A decrease in reimbursement would be a massive hit for home health providers, who are currently vying for increased reimbursement rates and additional reimbursement avenues, such as telehealth.
It would be even more devastating for those serving the Medicaid population, as Medicaid rates have already been flat or diminishing in many states.
“That’s something that would not necessarily be immediate, but it could be a follow-up effect. … It’s hard to predict,” Kaplan said. “Companies like to assert that their services are needed, which is true, but that doesn’t insulate them from pricing pressure.”
Some providers will have to hike their own costs — amid a recession nonetheless — to keep their heads above water.
Additionally, unforeseen costs of doing business, such as personal protective equipment (PPE) procurement and additional screening measures, are a lot to handle for industries that generally operate on razor-thin margins.
For Georgetown Home Care, it has to deal with that on top of an annual minimum-wage hikes on July 1 in the D.C. area.

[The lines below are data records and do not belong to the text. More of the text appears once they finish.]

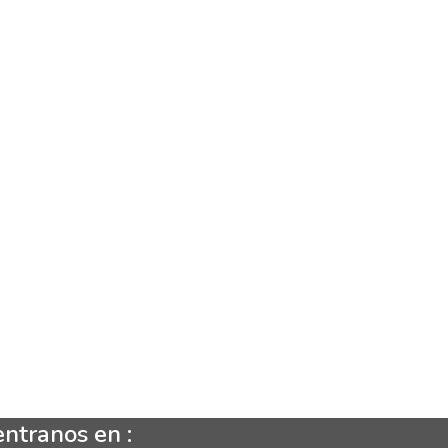
ntranos en :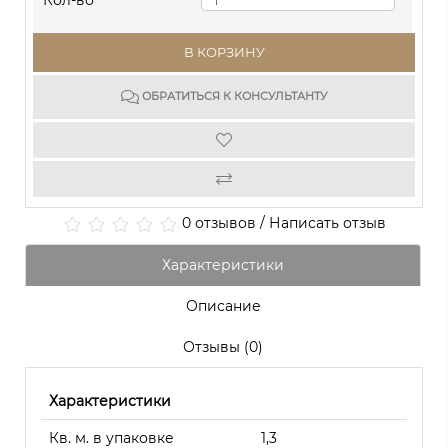
Кол-во
В КОРЗИНУ
ОБРАТИТЬСЯ К КОНСУЛЬТАНТУ
0 отзывов
/
Написать отзыв
Характеристики
Описание
Отзывы (0)
Характеристики
Кв. м. в упаковке
1,3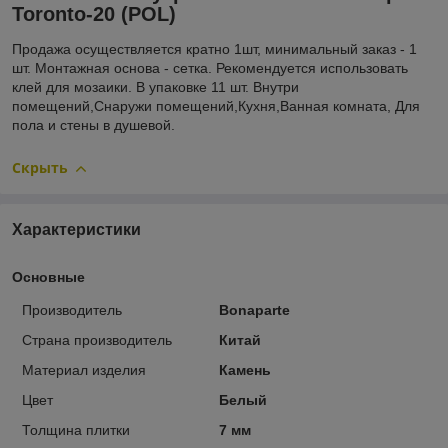
Toronto-20 (POL)
Продажа осуществляется кратно 1шт, минимальный заказ - 1
шт. Монтажная основа - сетка. Рекомендуется использовать
клей для мозаики. В упаковке 11 шт. Внутри
помещений,Снаружи помещений,Кухня,Ванная комната, Для
пола и стены в душевой.
Скрыть
Характеристики
Основные
Производитель
Bonaparte
Страна производитель
Китай
Материал изделия
Камень
Цвет
Белый
Толщина плитки
7 мм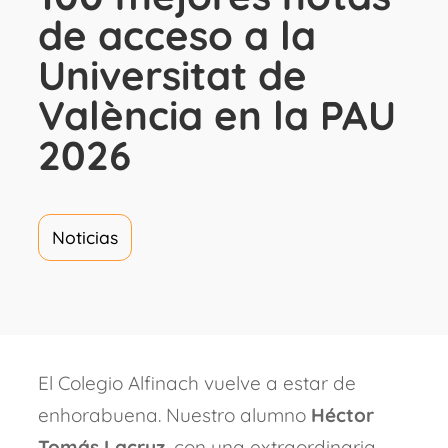
de acceso a la
Universitat de
València en la PAU
2026
Noticias
El Colegio Alfinach vuelve a estar de
enhorabuena. Nuestro alumno
Héctor
Tomás Lacruz
, con una extraordinaria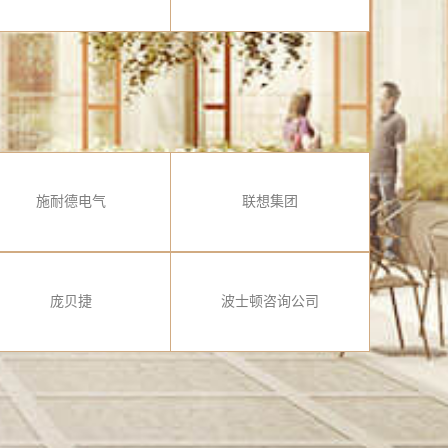
施耐德电气
联想集团
庞贝捷
波士顿咨询公司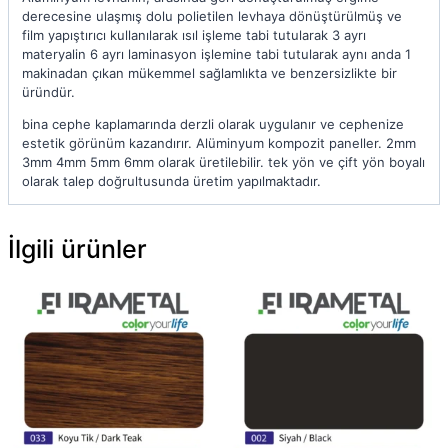
derecesine ulaşmış dolu polietilen levhaya dönüştürülmüş ve
film yapıştırıcı kullanılarak ısıl işleme tabi tutularak 3 ayrı
materyalin 6 ayrı laminasyon işlemine tabi tutularak aynı anda 1
makinadan çıkan mükemmel sağlamlıkta ve benzersizlikte bir
üründür.
bina cephe kaplamarında derzli olarak uygulanır ve cephenize
estetik görünüm kazandırır. Alüminyum kompozit paneller. 2mm
3mm 4mm 5mm 6mm olarak üretilebilir. tek yön ve çift yön boyalı
olarak talep doğrultusunda üretim yapılmaktadır.
İlgili ürünler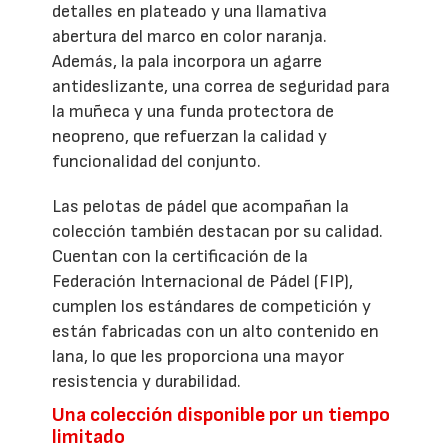
detalles en plateado y una llamativa
abertura del marco en color naranja.
Además, la pala incorpora un agarre
antideslizante, una correa de seguridad para
la muñeca y una funda protectora de
neopreno, que refuerzan la calidad y
funcionalidad del conjunto.
Las pelotas de pádel que acompañan la
colección también destacan por su calidad.
Cuentan con la certificación de la
Federación Internacional de Pádel (FIP),
cumplen los estándares de competición y
están fabricadas con un alto contenido en
lana, lo que les proporciona una mayor
resistencia y durabilidad.
Una colección disponible por un tiempo
limitado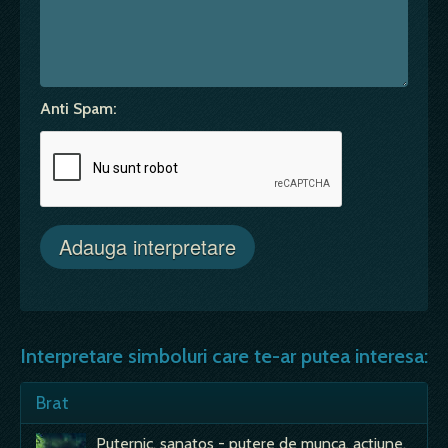
Anti Spam:
Interpretare simboluri care te-ar putea interesa:
Brat
Puternic, sanatos - putere de munca, actiune,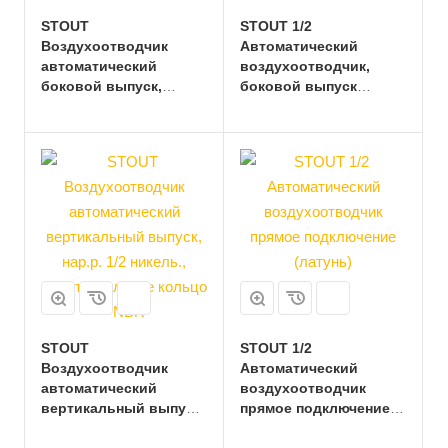
STOUT
STOUT 1/2
Воздухоотводчик
Автоматический
автоматический
воздухоотводчик,
боковой выпуск,
боковой выпуск
нар.р. 1/2 никель.,
(латунь)
уплотнительное
кольцо - NBR
STOUT
STOUT 1/2
Воздухоотводчик
Автоматический
автоматический
воздухоотводчик
вертикальный выпуск,
прямое подключение
нар.р. 1/2 никель.,
(латунь)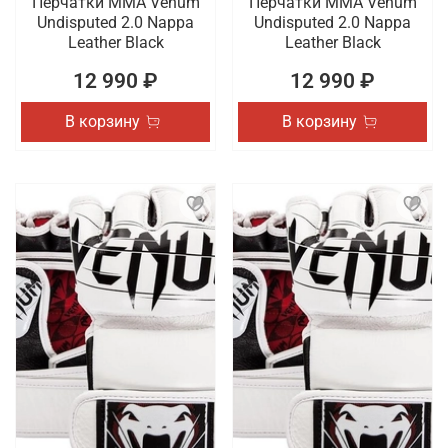
Перчатки ММА Venum
Перчатки ММА Venum
Undisputed 2.0 Nappa
Undisputed 2.0 Nappa
Leather Black
Leather Black
12 990 ₽
12 990 ₽
В корзину
В корзину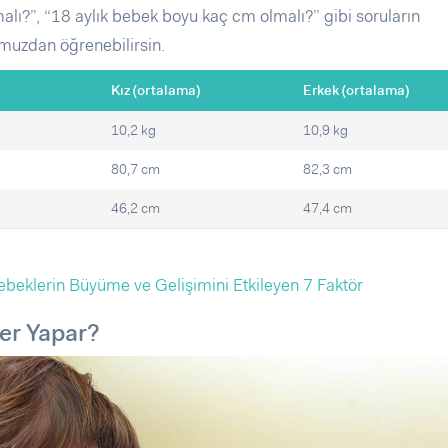
malı?”, “18 aylık bebek boyu kaç cm olmalı?” gibi soruların
omuzdan öğrenebilirsin.
Kız (ortalama)
Erkek (ortalama)
10,2 kg
10,9 kg
80,7 cm
82,3 cm
46,2 cm
47,4 cm
ebeklerin Büyüme ve Gelişimini Etkileyen 7 Faktör
er Yapar?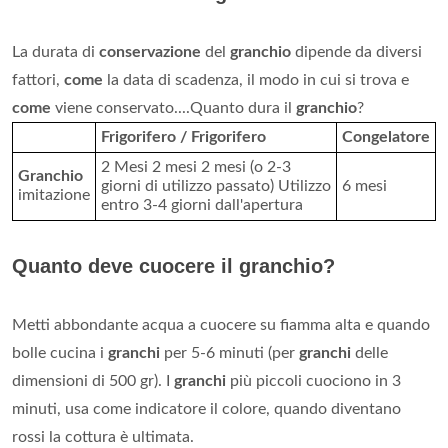
La durata di
conservazione
del
granchio
dipende da diversi
fattori,
come
la data di scadenza, il modo in cui si trova e
come
viene conservato....Quanto dura il
granchio
?
Frigorifero / Frigorifero
Congelatore
2 Mesi 2 mesi 2 mesi (o 2-3
Granchio
giorni di utilizzo passato) Utilizzo
6 mesi
imitazione
entro 3-4 giorni dall'apertura
Quanto deve cuocere il granchio?
Metti abbondante acqua a cuocere su fiamma alta e quando
bolle cucina i
granchi
per 5-6 minuti (per
granchi
delle
dimensioni di 500 gr). I
granchi
più piccoli cuociono in 3
minuti, usa come indicatore il colore, quando diventano
rossi la cottura è ultimata.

“Every July 1, we’re forced to raise prices on clients, and now we have to factor in PPE,” Bradshaw said. “And what we’re being very careful to do is not to appear that we’re gouging clients during a pandemic.”
The national average cost of care for home care services is nearly $4,300 per month, according to the most recent Cost of Care Survey conducted by Genworth Financial.
Raising the price of necessary services during the COVID-19 crisis and a recession is hard to thrust upon clients, so Bradshaw has made sure his agency’s actions are not only explainable, but moral.
“We’ve actually consciously shrunk our margins so we can tell clients, legitimately, that we are not raising prices as much as our costs are going up,” Brashaw said. “We just don’t want them to think that we’re trying to gouge them, and we’ve been having individual conversations with them to make sure that they understand.”